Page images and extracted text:
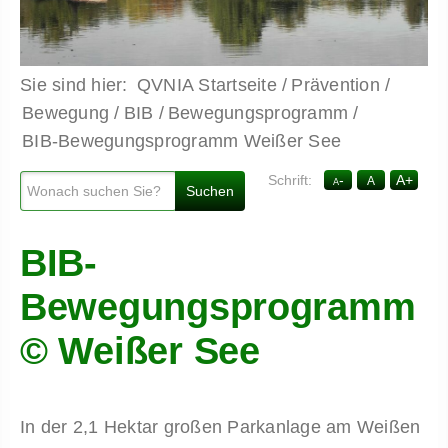
QVNIA Startseite
Prävention
Bewegung
BIB
Bewegungsprogramm
BIB-Bewegungsprogramm Weißer See
-
A
+
A
A
BIB-
Bewegungsprogramm
© Weißer See
In der 2,1 Hektar großen Parkanlage am Weißen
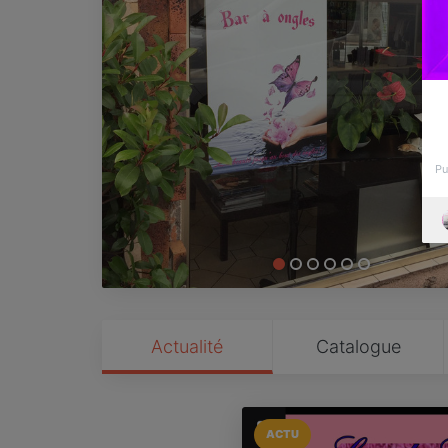
Pu
Actualité
Catalogue
ACTU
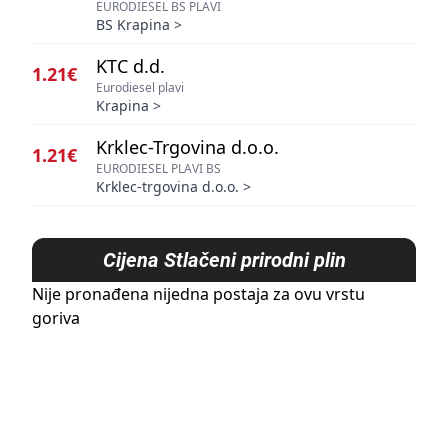
EURODIESEL BS PLAVI
BS Krapina
>
KTC d.d.
1.21€
Eurodiesel plavi
Krapina
>
Krklec-Trgovina d.o.o.
1.21€
EURODIESEL PLAVI BS
Krklec-trgovina d.o.o.
>
Cijena
Stlačeni prirodni plin
Nije pronađena nijedna postaja za ovu vrstu
goriva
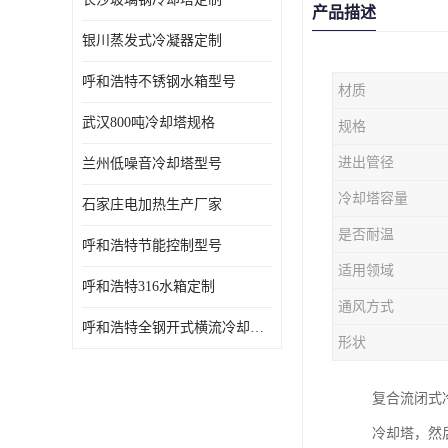
产品描述
银川蒸发式冷凝器定制
呼和浩特不锈钢水箱型号
材质
武汉800吨冷却塔规格
规格
进出管径
兰州低噪音冷却塔型号
冷却塔容量
石家庄电加热生产厂家
是否耐温
呼和浩特节能控制型号
适用领域
呼和浩特316水箱定制
通风方式
呼和浩特全钢开式横流冷却塔型号
形状
复合流闭式
冷却塔，然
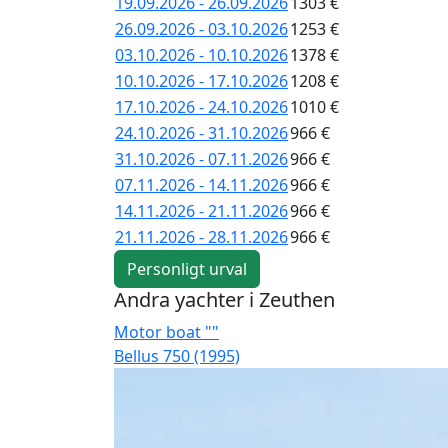
19.09.2026 - 26.09.2026
1303 €
26.09.2026 - 03.10.2026
1253 €
03.10.2026 - 10.10.2026
1378 €
10.10.2026 - 17.10.2026
1208 €
17.10.2026 - 24.10.2026
1010 €
24.10.2026 - 31.10.2026
966 €
31.10.2026 - 07.11.2026
966 €
07.11.2026 - 14.11.2026
966 €
14.11.2026 - 21.11.2026
966 €
21.11.2026 - 28.11.2026
966 €
Personligt urval
Andra yachter i Zeuthen
Motor boat ""
Bellus 750 (1995)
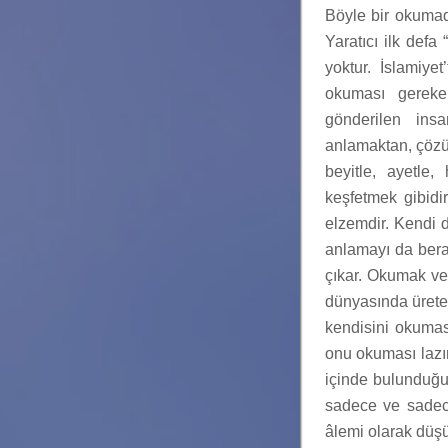
Böyle bir okumad
Yaratıcı ilk defa
yoktur. İslamiye
okuması gereken
gönderilen ins
anlamaktan, çözü
beyitle, ayetle
keşfetmek gibidi
elzemdir. Kendi d
anlamayı da berab
çıkar. Okumak ve 
dünyasında üretec
kendisini okumas
onu okuması lazım
içinde bulunduğu 
sadece ve sadec
âlemi olarak düş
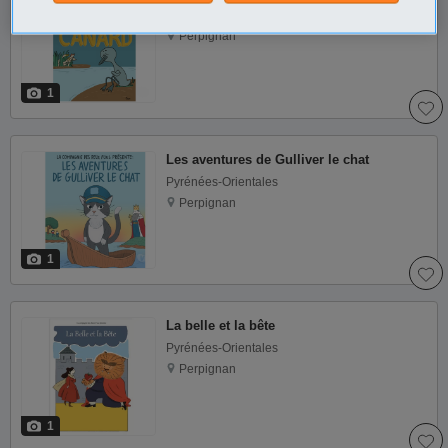
Pyrénées-Orientales
Perpignan
1
Les aventures de Gulliver le chat
Pyrénées-Orientales
Perpignan
1
La belle et la bête
Pyrénées-Orientales
Perpignan
1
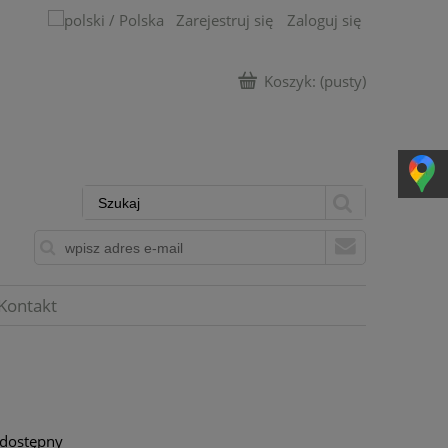
Zarejestruj się
Zaloguj się
Koszyk:
(pusty)
Kontakt
 dostępny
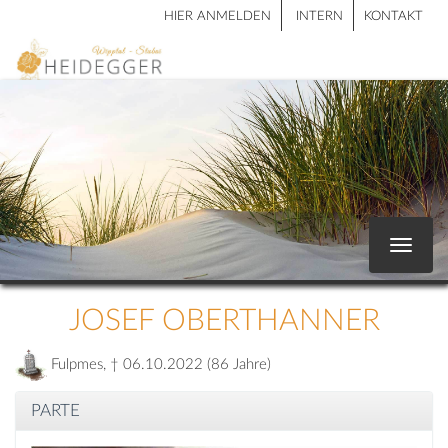
HIER ANMELDEN
INTERN
KONTAKT
Toggle
navigat
JOSEF OBERTHANNER
Fulpmes, † 06.10.2022 (86 Jahre)
PARTE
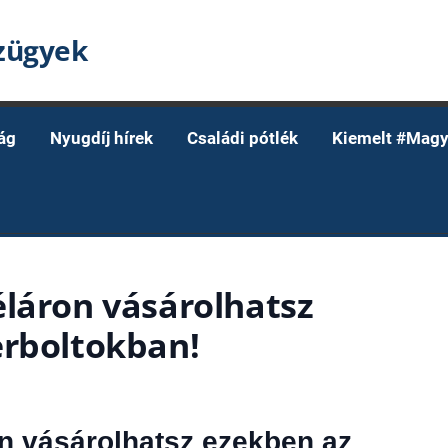
nzügyek
ág
Nyugdíj hírek
Családi pótlék
Kiemelt #Magy
éláron vásárolhatsz
erboltokban!
n vásárolhatsz ezekben az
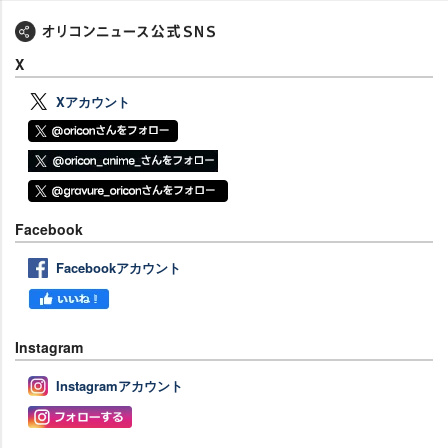
X
Xアカウント
Facebook
Facebookアカウント
Instagram
Instagramアカウント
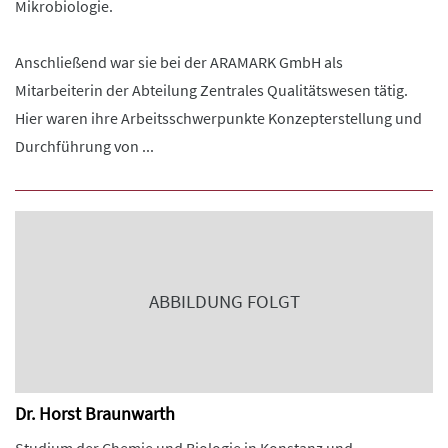
Mikrobiologie.
Anschließend war sie bei der ARAMARK GmbH als
Mitarbeiterin der Abteilung Zentrales Qualitätswesen tätig.
Hier waren ihre Arbeitsschwerpunkte Konzepterstellung und
Durchführung von ...
ABBILDUNG FOLGT
Dr. Horst Braunwarth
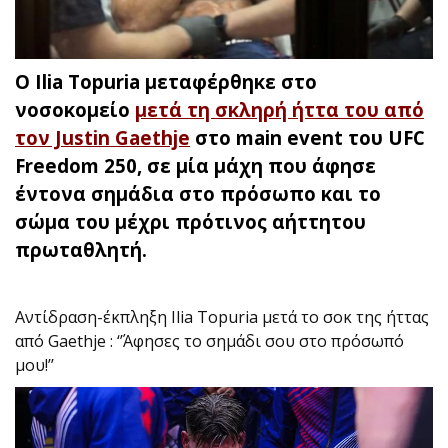
Ο Ilia Topuria μεταφέρθηκε στο
νοσοκομείο
μετά τη σκληρή ήττα του από
τον Justin Gaethje
στο main event του UFC
Freedom 250, σε μία μάχη που άφησε
έντονα σημάδια στο πρόσωπο και το
σώμα του μέχρι πρότινος αήττητου
πρωταθλητή.
Αντίδραση-έκπληξη Ilia Topuria μετά το σοκ της ήττας
από Gaethje : ‘’Άφησες το σημάδι σου στο πρόσωπό
μου!’’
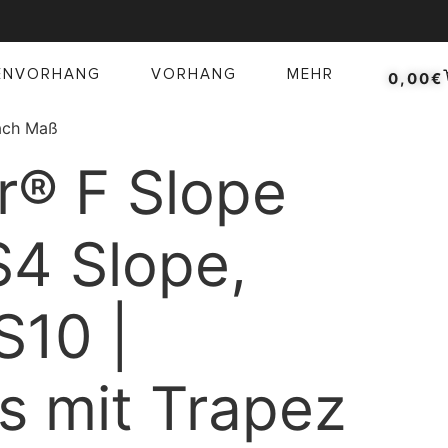
ENVORHANG
VORHANG
MEHR
0,00
€
nach Maß
r® F Slope
S4 Slope,
S10 |
es mit Trapez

- Exercise
Leave the pictures out and print every record exactly.

- Task response
QVNIA Startseite
Prävention
Bewegung
BIB
Bewegungsprogramm
BIB-Bewegungsprogramm Weißer See
-
A
+
A
A
BIB-
Bewegungsprogramm
© Weißer See
In der 2,1 Hektar großen Parkanlage am Weißen
Pu
Actualité
Catalogue
ACTU
EURODIESEL BS PLAVI
BS Krapina
>
KTC d.d.
1.21€
Eurodiesel plavi
Krapina
>
Krklec-Trgovina d.o.o.
1.21€
EURODIESEL PLAVI BS
Krklec-trgovina d.o.o.
>
Cijena
Stlačeni prirodni plin
Nije pronađena nijedna postaja za ovu vrstu
goriva
产品描述
银川蒸发式冷凝器定制
呼和浩特不锈钢水箱型号
材质
武汉800吨冷却塔规格
规格
进出管径
兰州低噪音冷却塔型号
冷却塔容量
石家庄电加热生产厂家
是否耐温
呼和浩特节能控制型号
适用领域
呼和浩特316水箱定制
通风方式
呼和浩特全钢开式横流冷却塔型号
形状
复合流闭式
冷却塔，然
19.09.2026 - 26.09.2026
1303 €
26.09.2026 - 03.10.2026
1253 €
03.10.2026 - 10.10.2026
1378 €
10.10.2026 - 17.10.2026
1208 €
17.10.2026 - 24.10.2026
1010 €
24.10.2026 - 31.10.2026
966 €
31.10.2026 - 07.11.2026
966 €
07.11.2026 - 14.11.2026
966 €
14.11.2026 - 21.11.2026
966 €
21.11.2026 - 28.11.2026
966 €
Personligt urval
Andra yachter i Zeuthen
Motor boat ""
Bellus 750 (1995)
Böyle bir okumad
Yaratıcı ilk defa
yoktur. İslamiye
okuması gereken
gönderilen ins
anlamaktan, çözü
beyitle, ayetle
keşfetmek gibidi
elzemdir. Kendi d
anlamayı da berab
çıkar. Okumak ve 
dünyasında üretec
kendisini okumas
onu okuması lazım
içinde bulunduğu 
sadece ve sadec
âlemi olarak düş
Pyrénées-Orientales
Perpignan
1
Les aventures de Gulliver le chat
Pyrénées-Orientales
Perpignan
1
La belle et la bête
Pyrénées-Orientales
Perpignan
1
Zarejestruj się
Zaloguj się
Koszyk:
(pusty)
Kontakt
 dostępny
HIER ANMELDEN
INTERN
KONTAKT
Toggle
navigat
JOSEF OBERTHANNER
Fulpmes, † 06.10.2022 (86 Jahre)
PARTE
nzügyek
ág
Nyugdíj hírek
Családi pótlék
Kiemelt #Magy
éláron vásárolhatsz
erboltokban!
n vásárolhatsz ezekben az
X
Xアカウント
Facebook
Facebookアカウント
Instagram
Instagramアカウント
Mikrobiologie.
Anschließend war sie bei der ARAMARK GmbH als
Mitarbeiterin der Abteilung Zentrales Qualitätswesen tätig.
Hier waren ihre Arbeitsschwerpunkte Konzepterstellung und
Durchführung von ...
ABBILDUNG FOLGT
Dr. Horst Braunwarth
Ο Ilia Topuria μεταφέρθηκε στο
νοσοκομείο
μετά τη σκληρή ήττα του από
τον Justin Gaethje
στο main event του UFC
Freedom 250, σε μία μάχη που άφησε
έντονα σημάδια στο πρόσωπο και το
σώμα του μέχρι πρότινος αήττητου
πρωταθλητή.
Αντίδραση-έκπληξη Ilia Topuria μετά το σοκ της ήττας
από Gaethje : ‘’Άφησες το σημάδι σου στο πρόσωπό
μου!’’
ENVORHANG
VORHANG
MEHR
0,00
€
nach Maß
r® F Slope
S4 Slope,
S10 |
es mit Trapez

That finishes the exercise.